Data records
______
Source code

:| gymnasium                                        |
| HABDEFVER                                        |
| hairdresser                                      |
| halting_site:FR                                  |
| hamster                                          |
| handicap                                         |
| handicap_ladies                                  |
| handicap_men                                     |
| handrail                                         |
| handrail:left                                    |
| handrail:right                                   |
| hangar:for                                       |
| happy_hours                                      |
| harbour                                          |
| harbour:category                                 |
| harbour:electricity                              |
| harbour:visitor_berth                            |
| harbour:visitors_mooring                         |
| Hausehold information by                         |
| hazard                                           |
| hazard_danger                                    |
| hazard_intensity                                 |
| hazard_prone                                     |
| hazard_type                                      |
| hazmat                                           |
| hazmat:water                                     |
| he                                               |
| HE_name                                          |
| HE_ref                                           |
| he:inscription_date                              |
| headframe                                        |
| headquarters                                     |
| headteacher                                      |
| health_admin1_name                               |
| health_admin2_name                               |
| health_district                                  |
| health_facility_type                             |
______
§ **EXERCISE**
Write out every line of the records exactly.

§ **ANSWER SPACE**
Source code

:| gymnasium                                        |
| HABDEFVER                                        |
| hairdresser                                      |
| halting_site:FR                                  |
| hamster                                          |
| handicap                                         |
| handicap_ladies                                  |
| handicap_men                                     |
| handrail                                         |
| handrail:left                                    |
| handrail:right                                   |
| hangar:for                                       |
| happy_hours                                      |
| harbour                                          |
| harbour:category                                 |
| harbour:electricity                              |
| harbour:visitor_berth                            |
| harbour:visitors_mooring                         |
| Hausehold information by                         |
| hazard                                           |
| hazard_danger                                    |
| hazard_intensity                                 |
| hazard_prone                                     |
| hazard_type                                      |
| hazmat                                           |
| hazmat:water                                     |
| he                                               |
| HE_name                                          |
| HE_ref                                           |
| he:inscription_date                              |
| headframe                                        |
| headquarters                                     |
| headteacher                                      |
| health_admin1_name                               |
| health_admin2_name                               |
| health_district                                  |
| health_facility_type                             |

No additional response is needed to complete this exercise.